### To do
Answer these questions using the film review:
1. Which member of the Australian cast is familiar to the reviewer?
2. From whose point of view is the film largely told?
3. Which 2001 movie does the reviewer suggest this film likely foreshadows?

### Passage provided
*** Block opens ***

Apart from Bryan Brown, the Australian cast is unfamiliar to me, but a number of them were clearly authoritative actors who delivered the goods portraying those doing the robbery and those being robbed. The casting evidently was very good.
The film delivers a real punch. It's tough. The staging is top notch.
The script is not simple. As the film unfolds, one gradually understands what's going on. Exposition of who is who and what is going on is not handed to you on a verbal silver platter. You have to understand it by the action. It will be easier on a second viewing.
There are real feelings of desperation, pressure, deception, corruption and risk-taking being communicated throughout the entire film, and virtually by everyone involved, lawbreakers or not. Police play no part in this film, as it is largely told from the point of view of the robbers.
The 1970s saw film noir go into a new, fresh and original phase. This happened throughout the world. Movie makers are quick to imitate artistic innovations and box office demand helps shape the film content. Films compete in an international market.
Where black and white seems most appropriate for conveying certain feelings and moods such as threat, mystery, confusion, madness, suspense and danger, color seems most appropriate for other kinds of feelings and moods such as corruption, decadence, sexual passion, violence, and opaque characters whose moral values are unclear. Locales of all kinds seem to become more mysterious and often oppressive when filmed in color. This is not to say that a good director cannot capture any desired mood using either film medium.
Somehow, even though different, the mood of this film reminds me of such films as "Villain" (1971), "Prime Cut" (1972) and even "Rolling Thunder" (1977). But it's more likely the forerunner of a movie like "Sexy Beast" (2001).

*** Block closes ***

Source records
*** Block opens ***

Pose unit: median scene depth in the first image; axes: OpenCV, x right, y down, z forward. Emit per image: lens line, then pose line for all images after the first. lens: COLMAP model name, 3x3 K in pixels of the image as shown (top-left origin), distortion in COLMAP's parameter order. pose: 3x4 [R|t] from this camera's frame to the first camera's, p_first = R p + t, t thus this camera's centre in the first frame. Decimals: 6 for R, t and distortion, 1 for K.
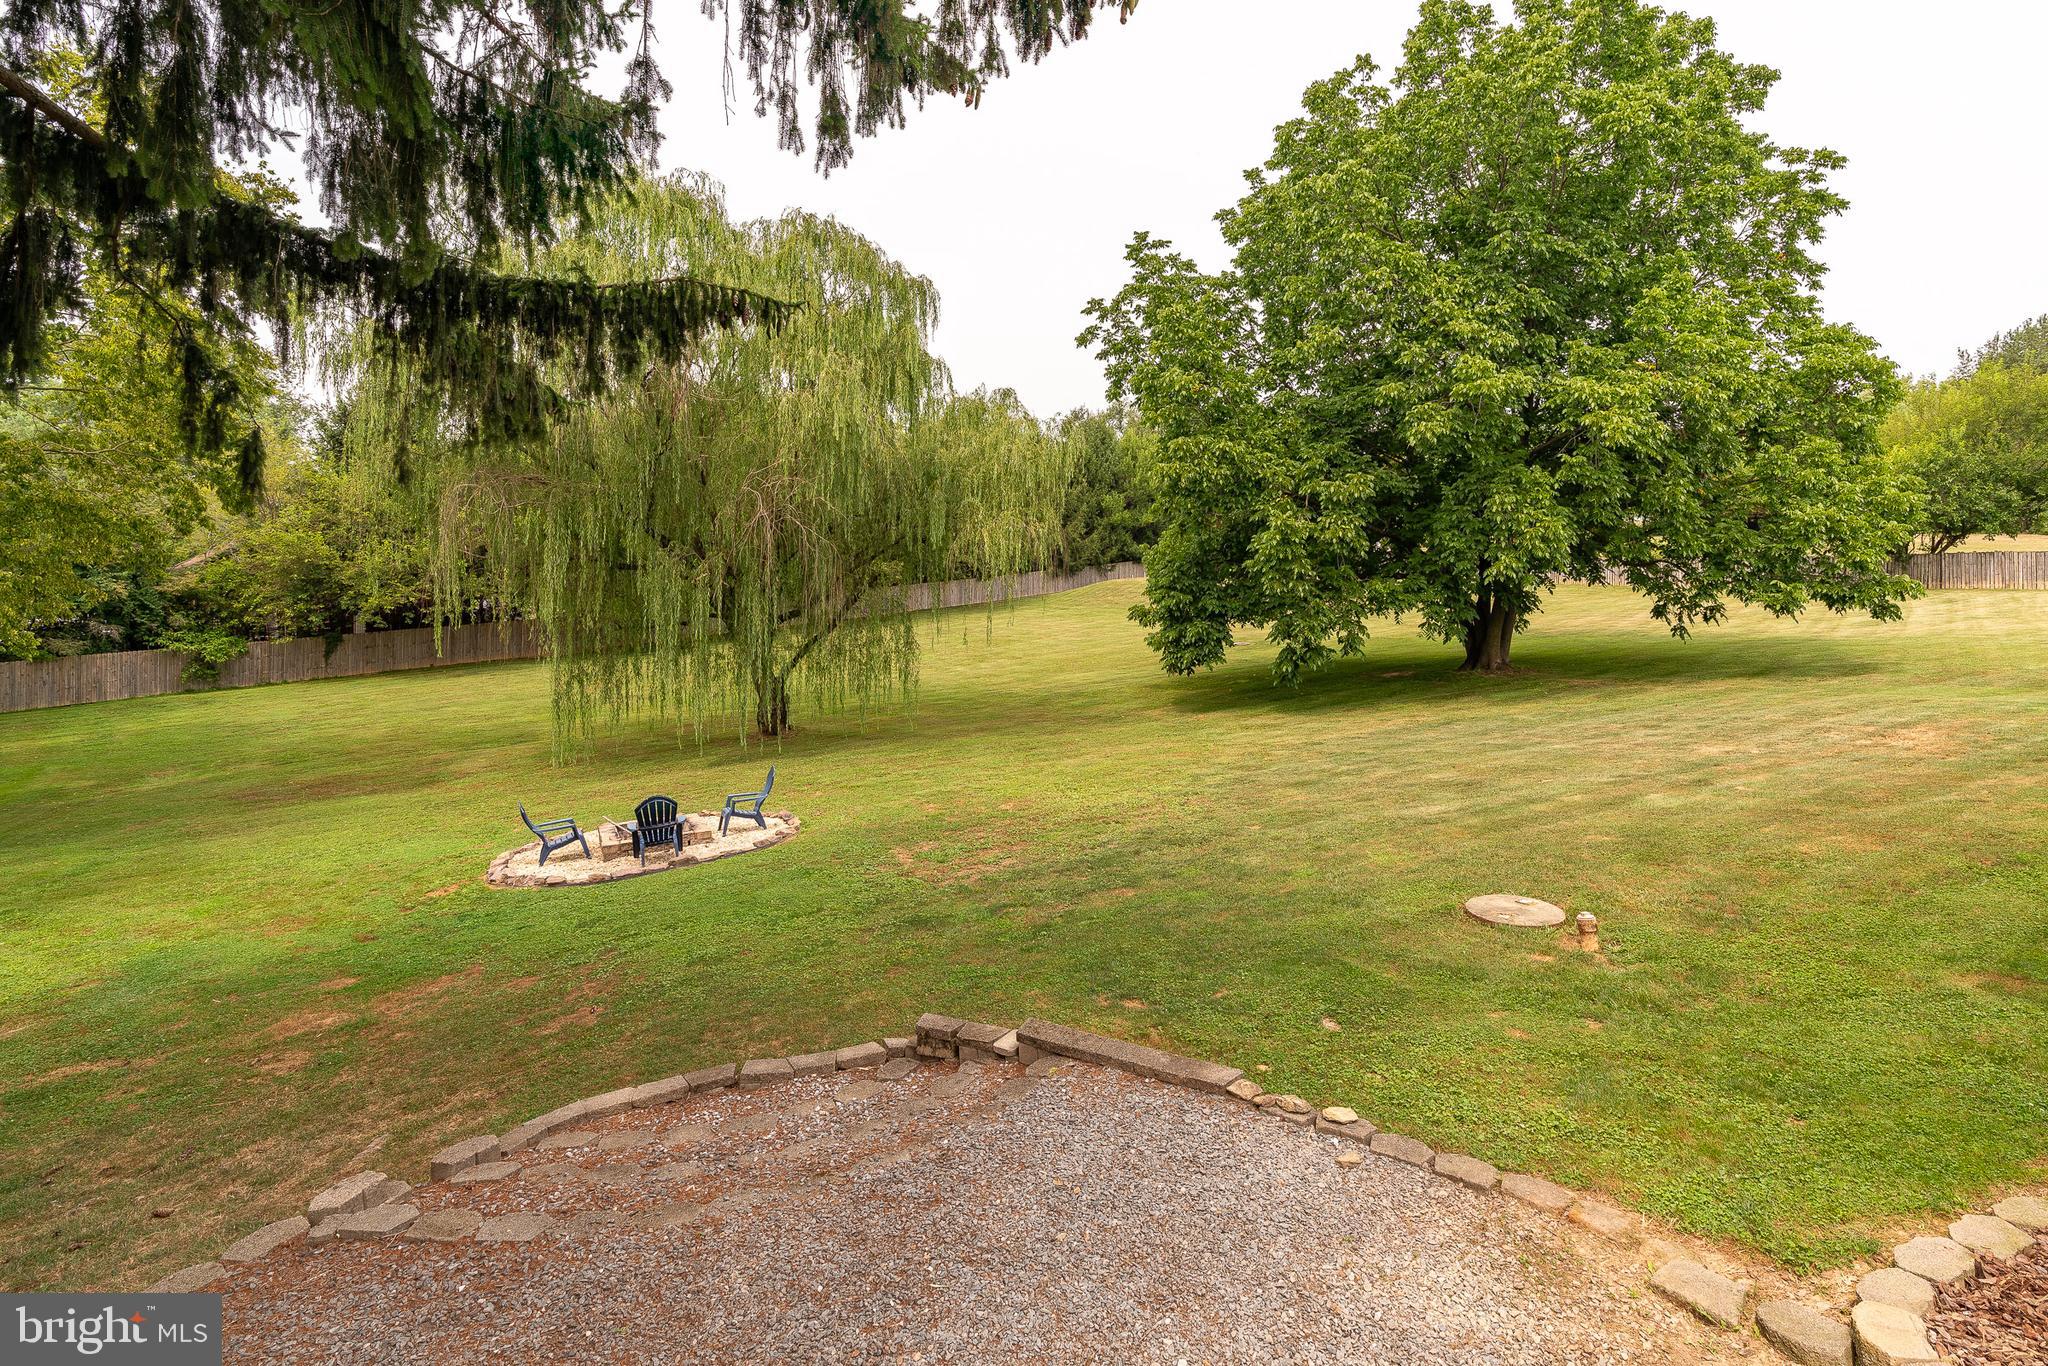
lens RADIAL K [[1032.0, 0, 1085.9], [0, 1032.0, 573.1], [0, 0, 1]] dist [0.005319, 0.000815]
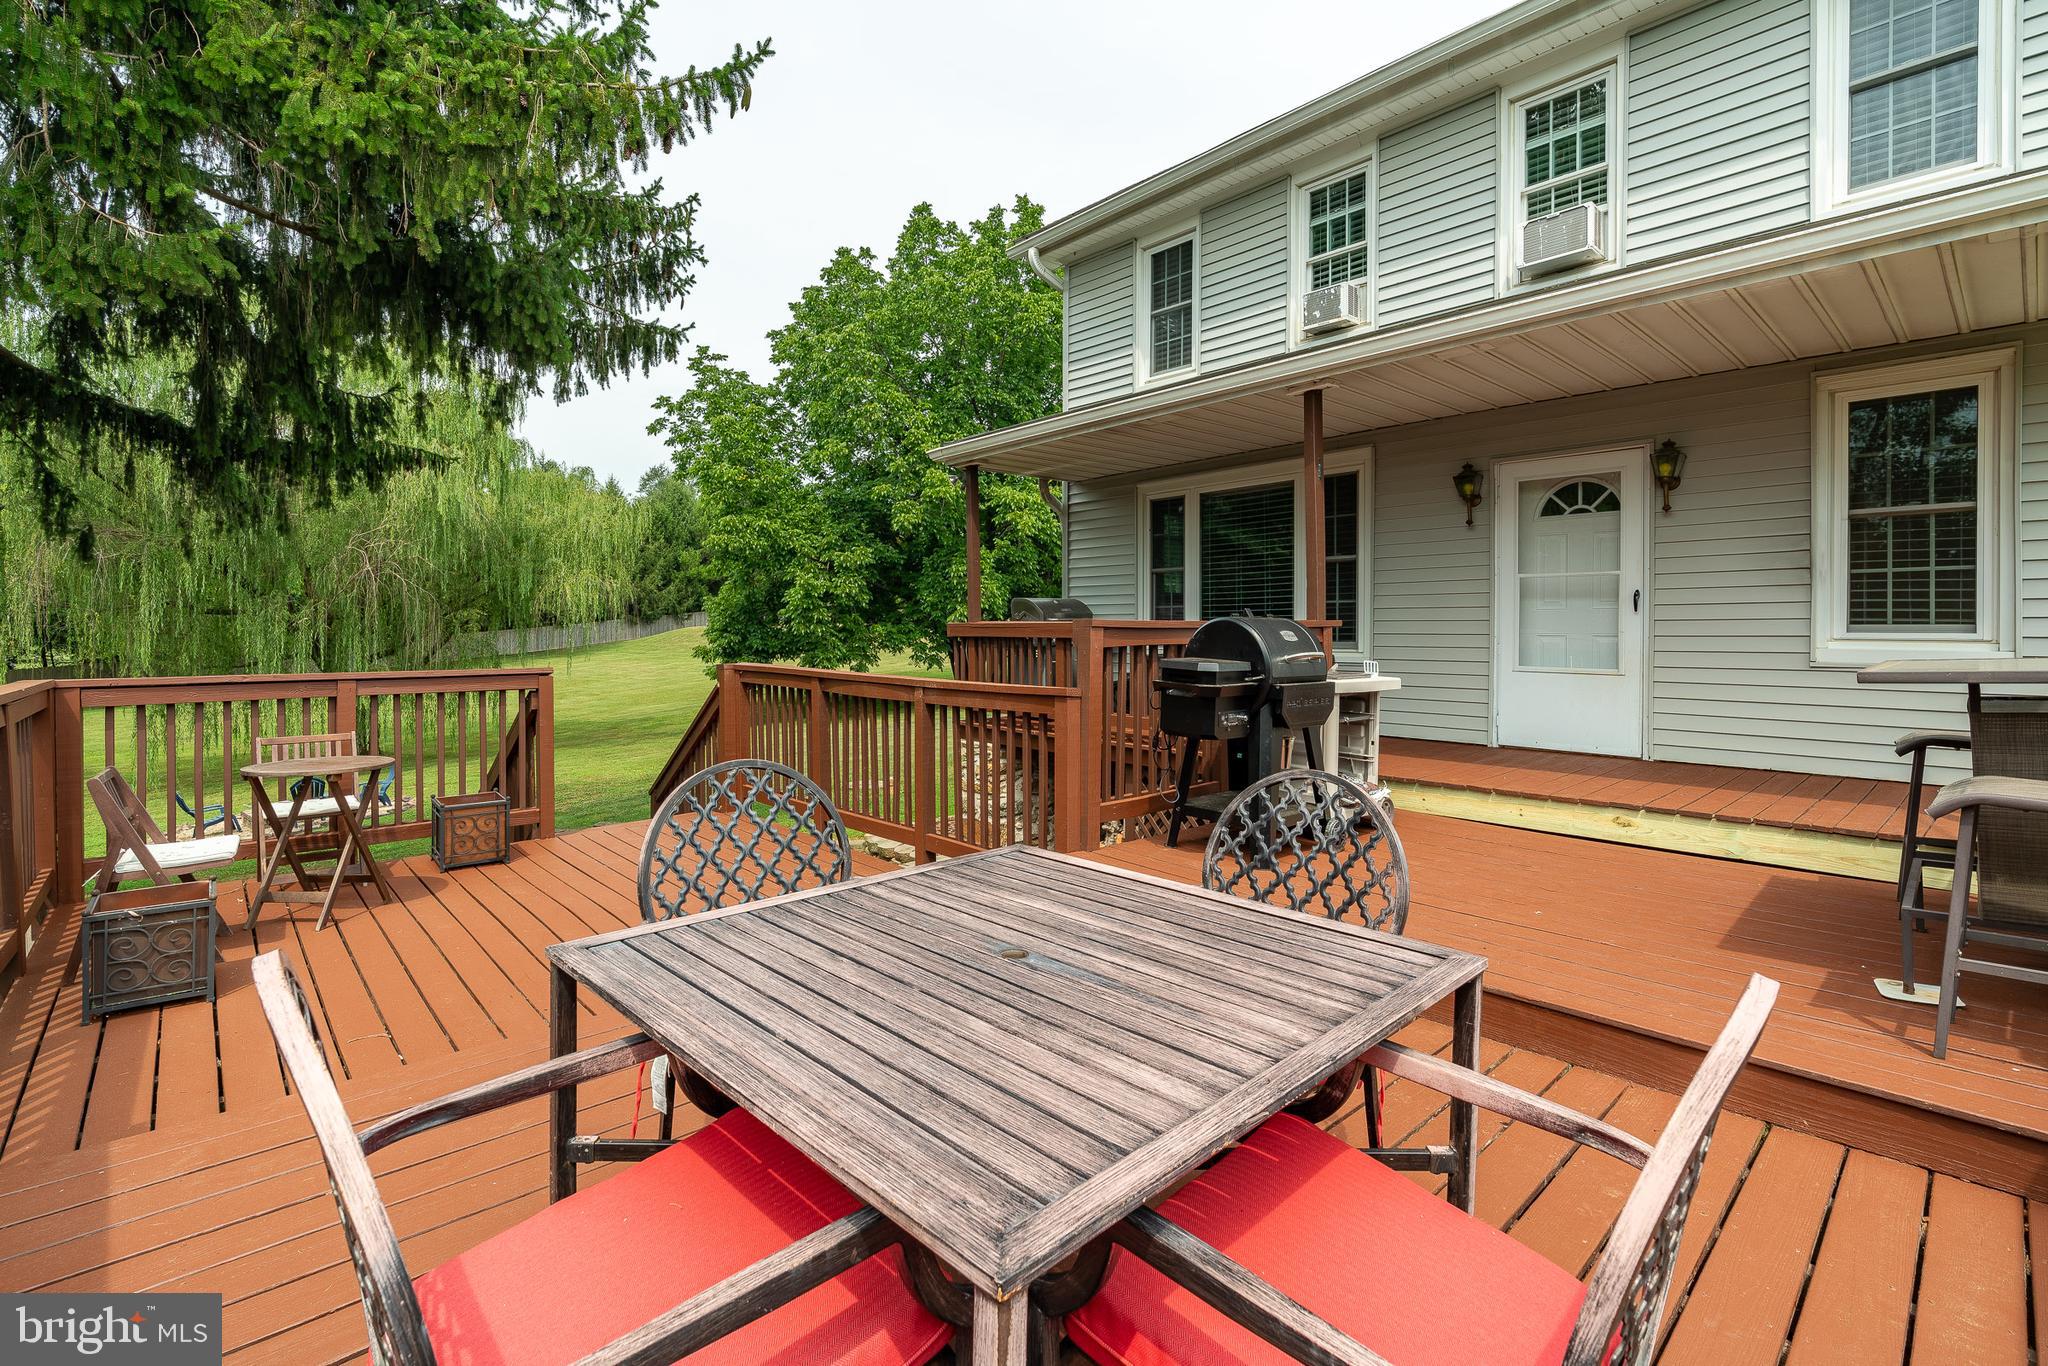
lens RADIAL K [[933.8, 0, 1008.5], [0, 933.8, 632.2], [0, 0, 1]] dist [-0.004319, 0.003194]
pose [[0.939458, -0.002774, 0.342652, 0.017132], [-0.000778, 0.999947, 0.010230, 0.004619], [-0.342663, -0.009877, 0.939407, -0.239667]]
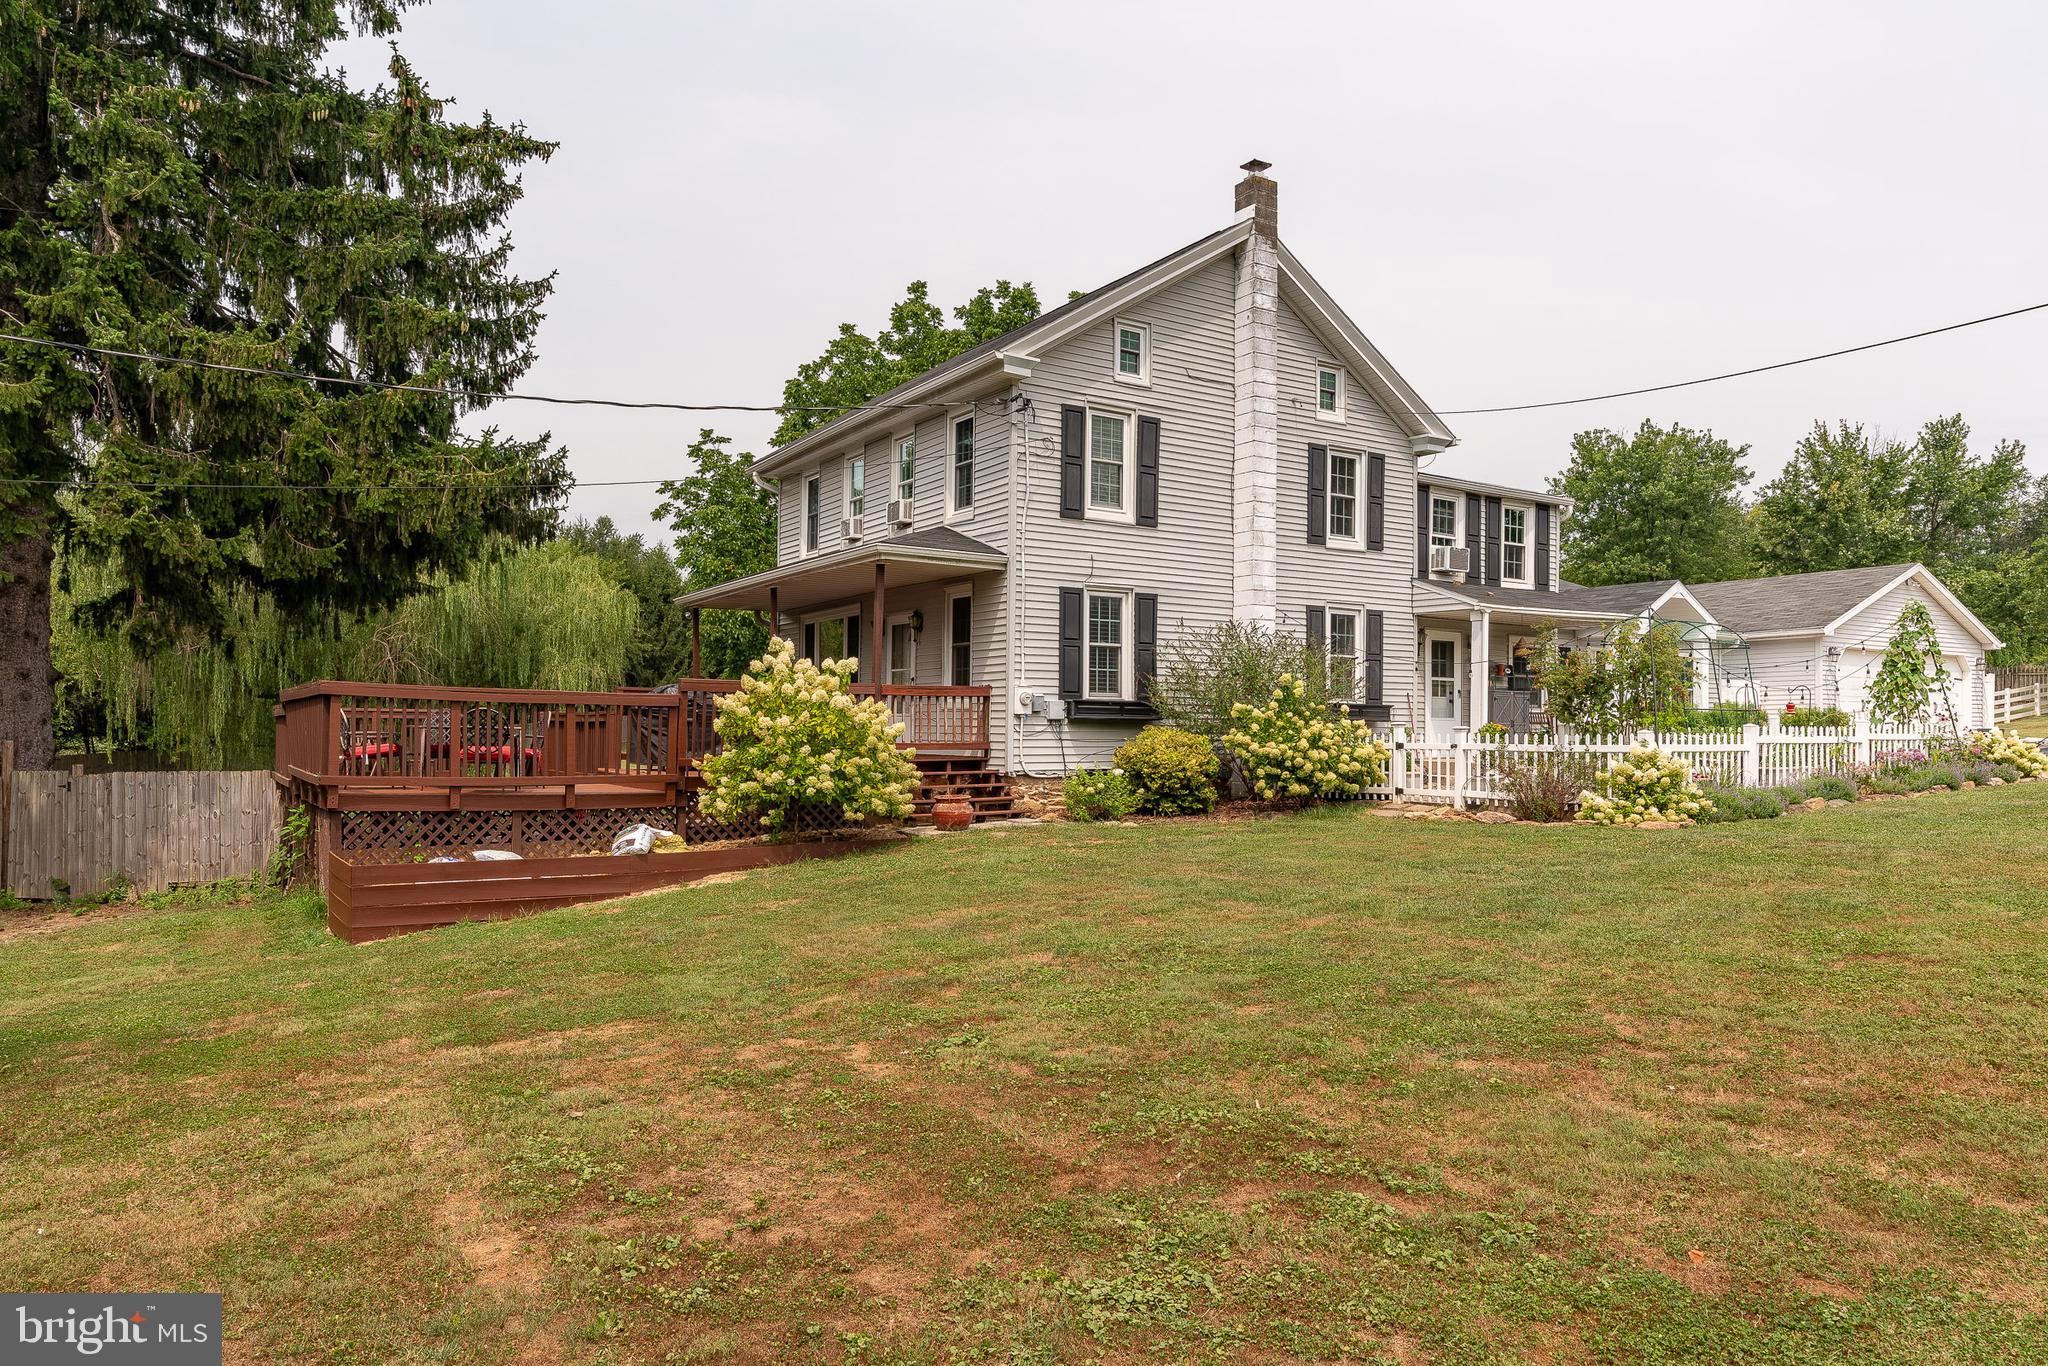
lens RADIAL K [[1301.5, 0, 1035.1], [0, 1301.5, 734.7], [0, 0, 1]] dist [0.016599, -0.001499]
pose [[0.979066, 0.005419, 0.203470, 0.154305], [-0.007372, 0.999934, 0.008842, 0.020288], [-0.203409, -0.010157, 0.979041, -0.756602]]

*** Block closes ***

### Solution to this exercise
1. Bryan Brown
2. The robbers
3. "Sexy Beast"